Após sete horas de sabatina na CNI, donos de indústrias evitam falar que candidato apoiarão

iG Minas Gerais |

Atentos. Plateia com cerca de 700 empresários reuniu presidentes de federações da indústria
Miguel Ângelo/CNI
Atentos. Plateia com cerca de 700 empresários reuniu presidentes de federações da indústria

Brasília. Empresários que participaram da sabatina promovida pela Confederação Nacional da Indústria (CNI) com os três principais presidenciáveis – Aécio Neves (PSDB), Dilma Rousseff (PT) e Eduardo Campos (PSB) – deixaram o evento, após sete horas, sem declarar publicamente em qual deles poderia votar em outubro.  

Para o conselheiro e ex-presidente do Grupo Ultrapar (dono de empresas como Ipiranga e Ultragaz), Pedro Wongtschowski, a campanha será uma longa disputa de pugilistas até o segundo turno do pleito, no final de outubro. “Acho que é um longo caminho, e cada candidato procurou tomar sua posição.

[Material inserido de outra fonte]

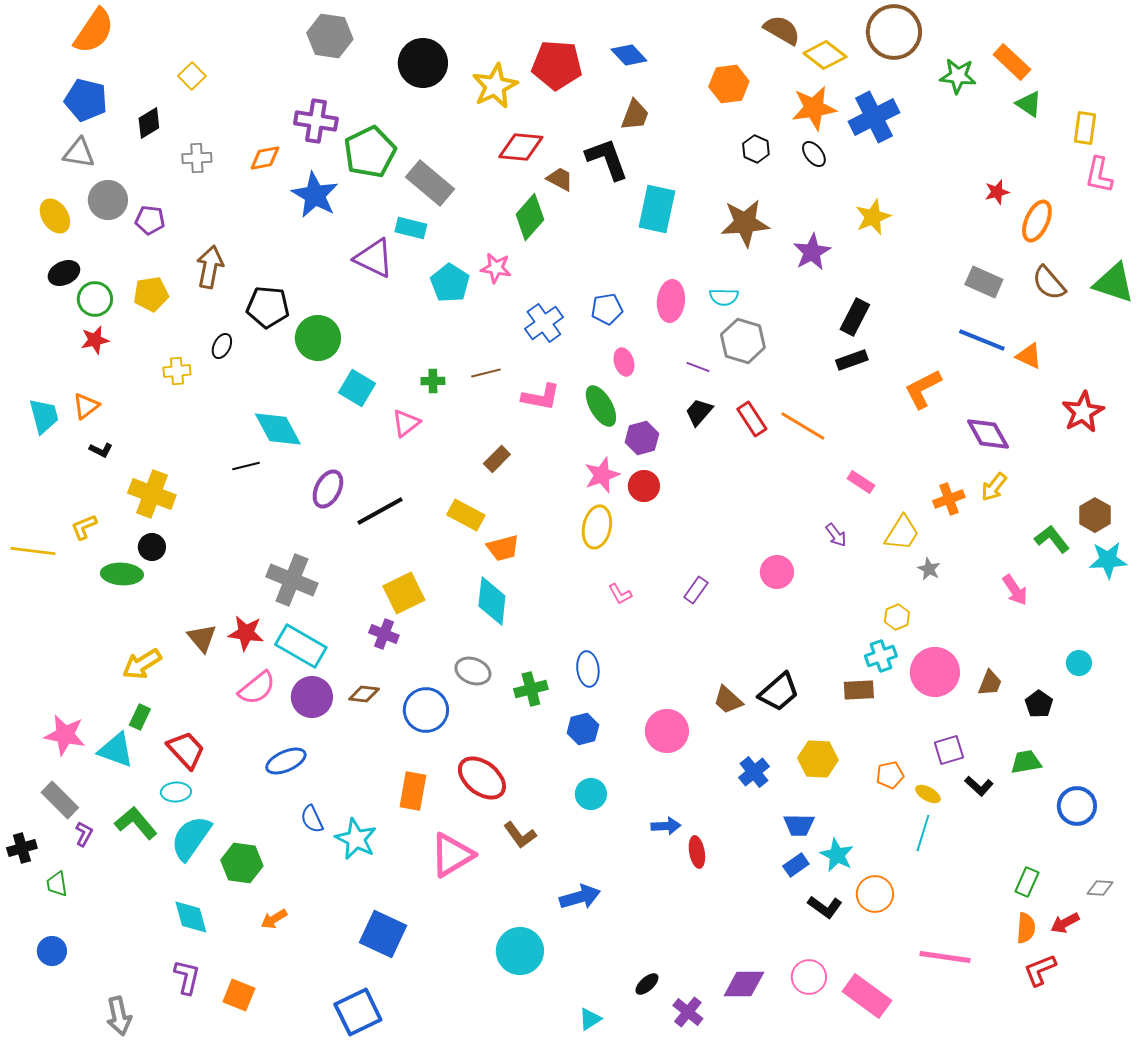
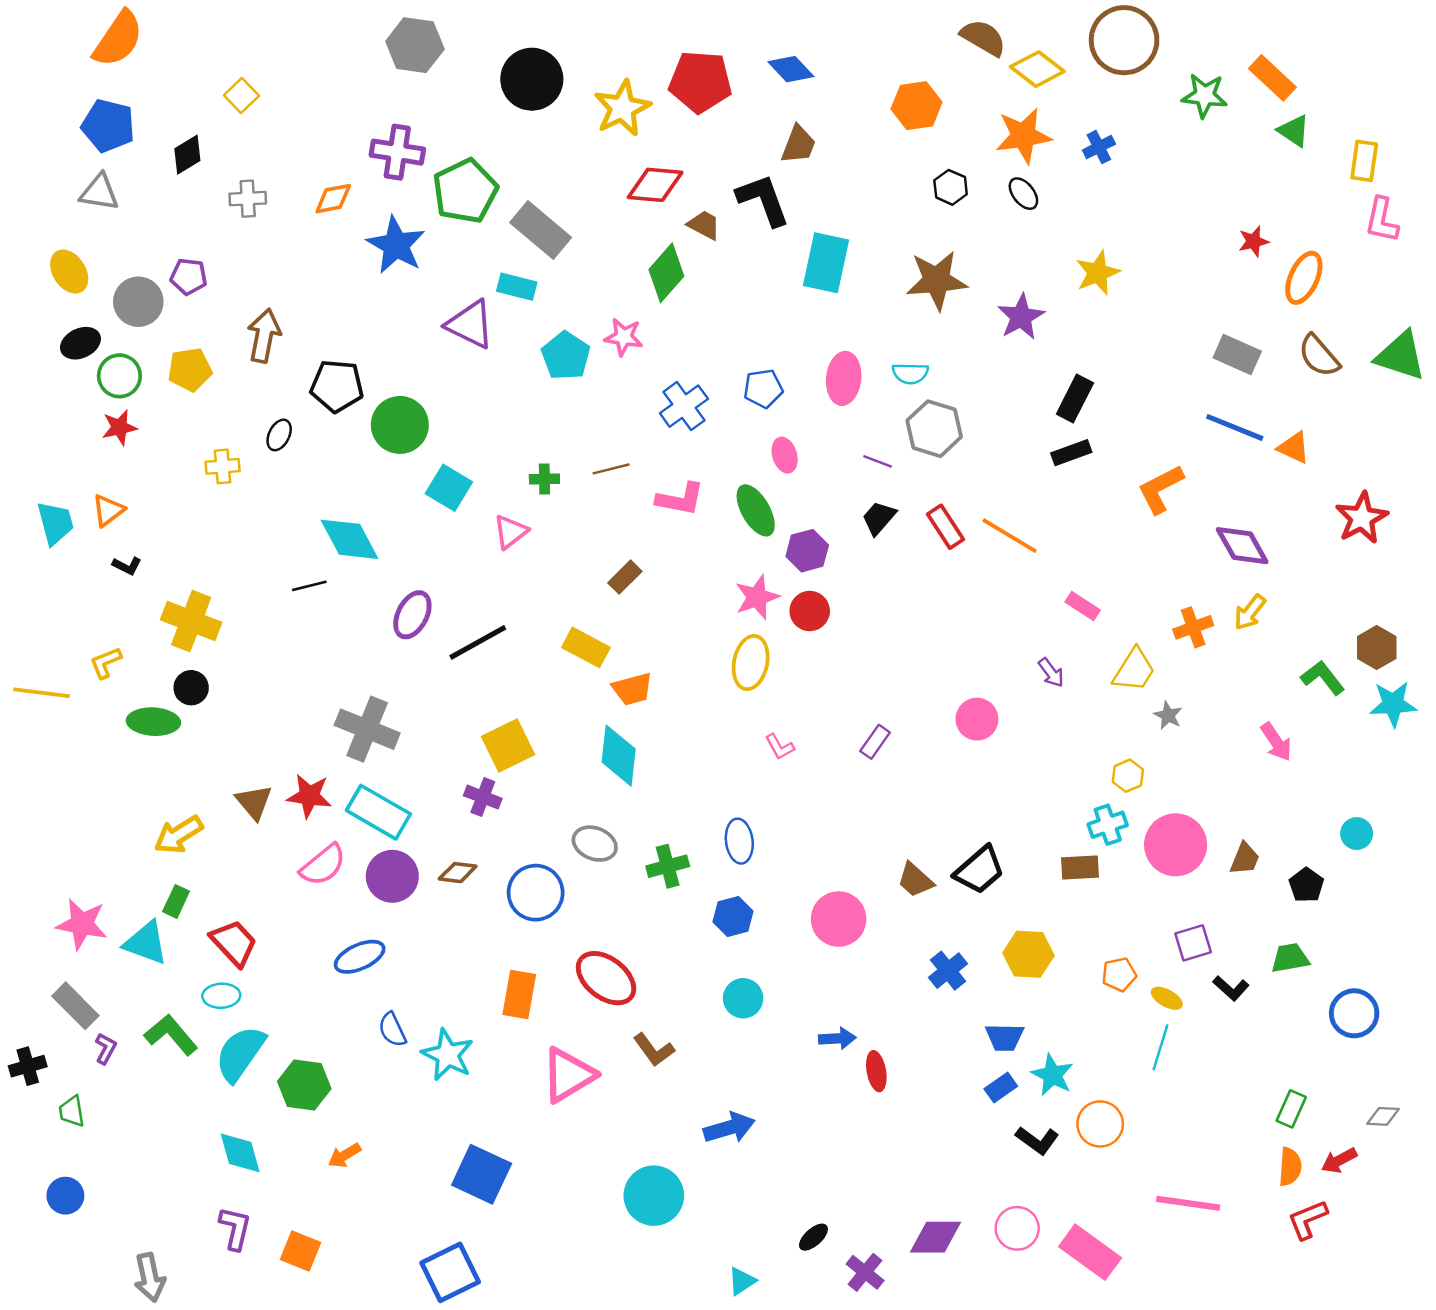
blue cross: (874, 117) -> (1099, 147), size x0.5
gray circle: (108, 200) -> (138, 302), moved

Essa é uma luta de boxe de 12 rounds”, considerou.

O presidente da Associação Nacional dos Fabricantes de Veículos Automotores (Anfavea), Luiz Moan, foi outro industrial que saiu da sabatina evitando declarar preferência por um dos três principais postulantes ao Palácio do Planalto. “Acredito que os três candidatos se apresentaram de forma positiva para o setor produtivo”, avaliou.

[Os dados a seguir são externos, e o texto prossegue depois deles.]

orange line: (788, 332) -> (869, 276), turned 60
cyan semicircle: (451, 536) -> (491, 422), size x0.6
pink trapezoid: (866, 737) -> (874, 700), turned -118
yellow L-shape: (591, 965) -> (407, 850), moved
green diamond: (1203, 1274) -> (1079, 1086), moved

O setor automotivo vive um momento de crise, segundo Moan, atingindo “o fundo do poço” das vendas em junho. Apesar dos estoques altos, o presidente da Anfavea se disse confiante em um segundo semestre positivo para as vendas de automóveis, indicando queda nos estoques e uma previsão de PIB de 1,8% para o ano até dezembro. “Eu não vejo os indicadores com a visão pessimista que o mercado tem”, considerou.

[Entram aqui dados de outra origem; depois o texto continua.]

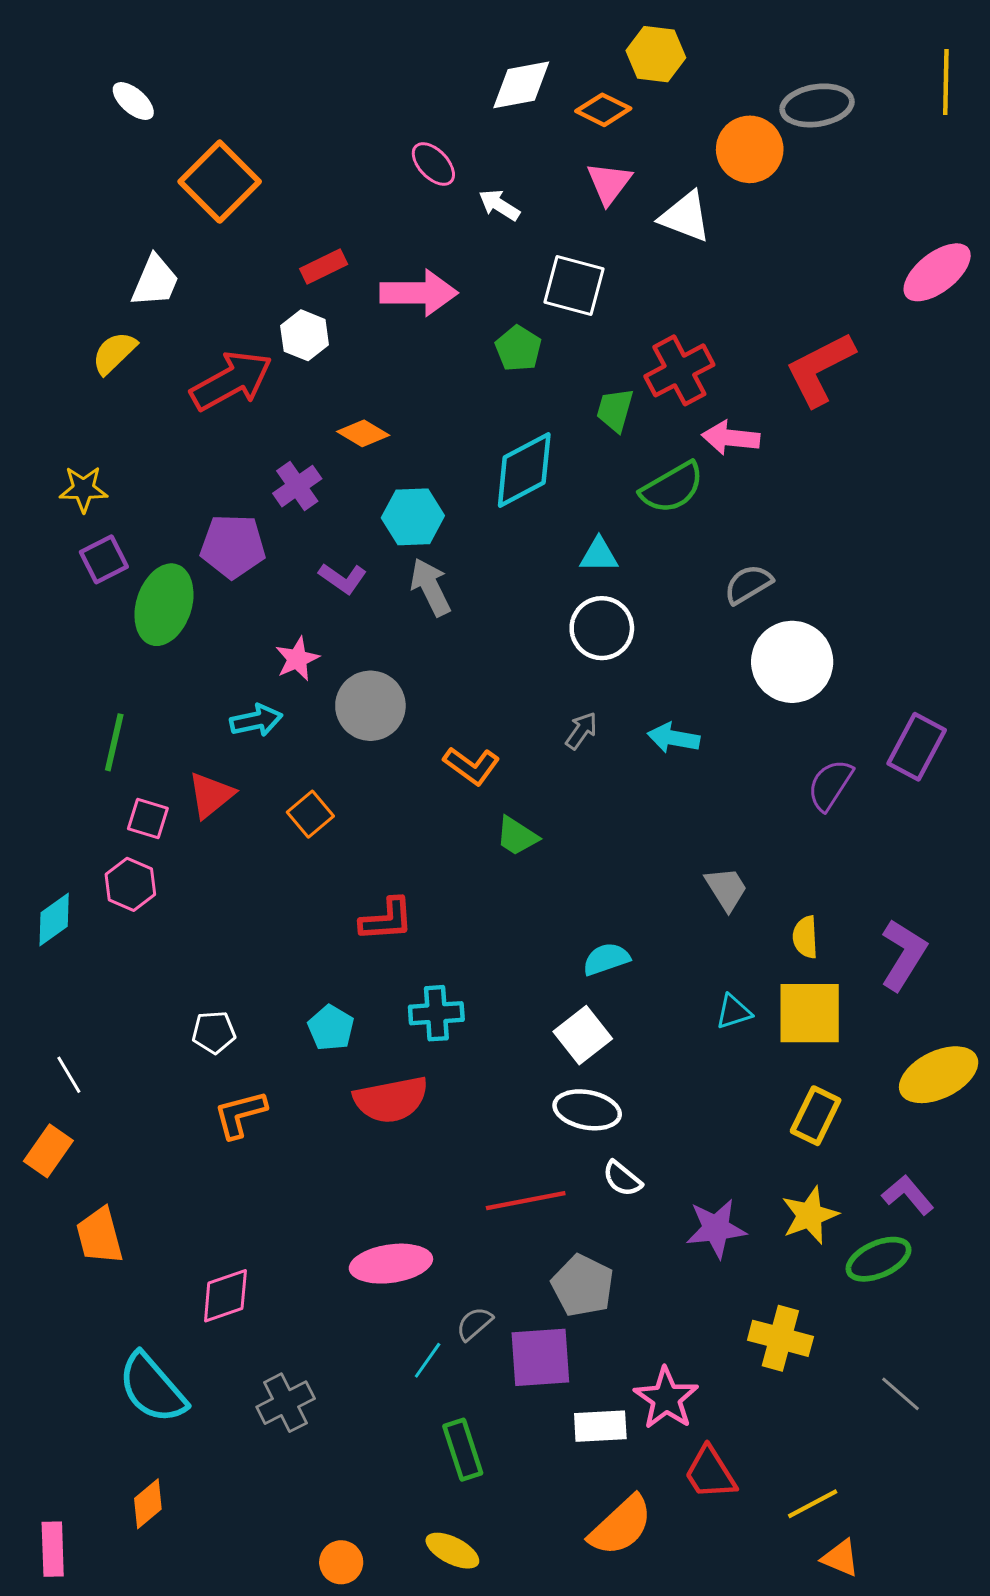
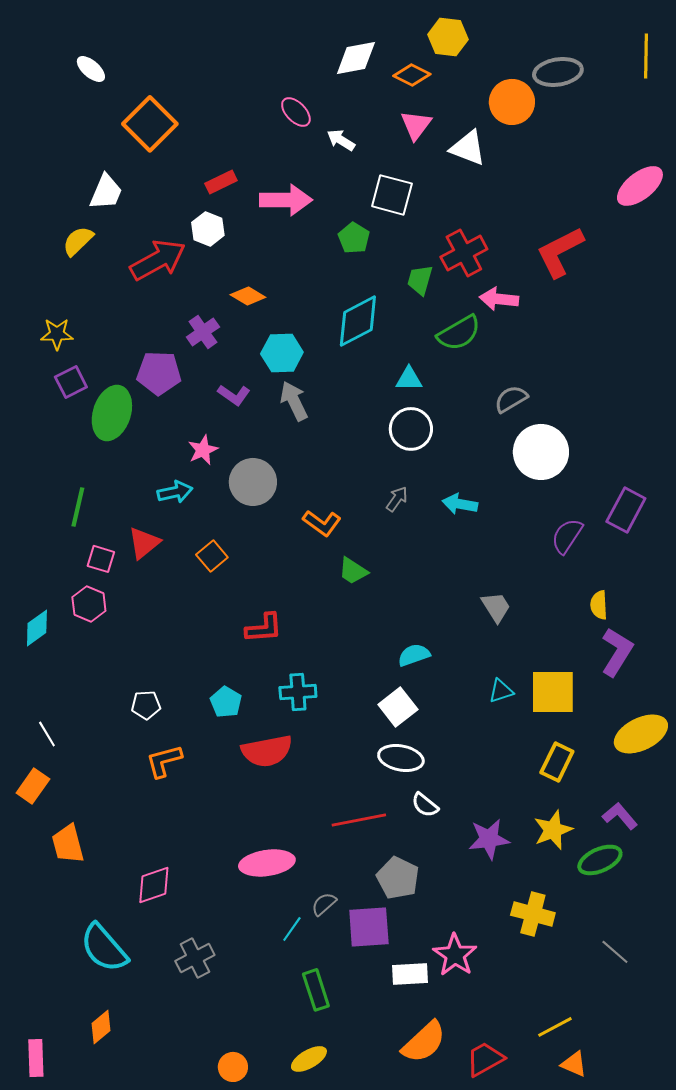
yellow semicircle: (805, 937) -> (599, 605), moved
red trapezoid: (710, 1473) -> (485, 1059), moved, turned 93
yellow ellipse: (452, 1551) -> (309, 1059), turned -57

Sistema tributário. O presidente do Conselho de Administração do Grupo Gerdau, Jorge Gerdau Johannpeter, defendeu que o próximo presidente da República deveria adotar, como principal prioridade para o setor industrial, a adoção de um sistema tributário que não seja cumulativo. Questionado se o caminho seria adotar o Imposto sobre Valor Agregado (IVA), como defenderam na sabatina Aécio e Campos, Gerdau disse que não precisaria nem adotar o IVA. “É fazer todo o sistema tributário ser não cumulativo, e isso vale para a indústria, para o IPI, para o PIS/Cofins, para o ICMS e o imposto de serviços”.

O empresário disse que o cenário internacional exige desafios importantes ao setor, especialmente na competitividade. Segundo ele, o empresariado “se desdobra” para competir. Gerdau disse ainda que a presidente “colocou bem” a questão da competitividade, com dificuldades em impostos e na logística, como grande desafio para a área.

Principal

Impostos. Para Gerdau, embora não haja opinião comum do setor industrial sobre qual a demanda principal, o sistema tributário é o “maior fator” da falta de competitividade atual.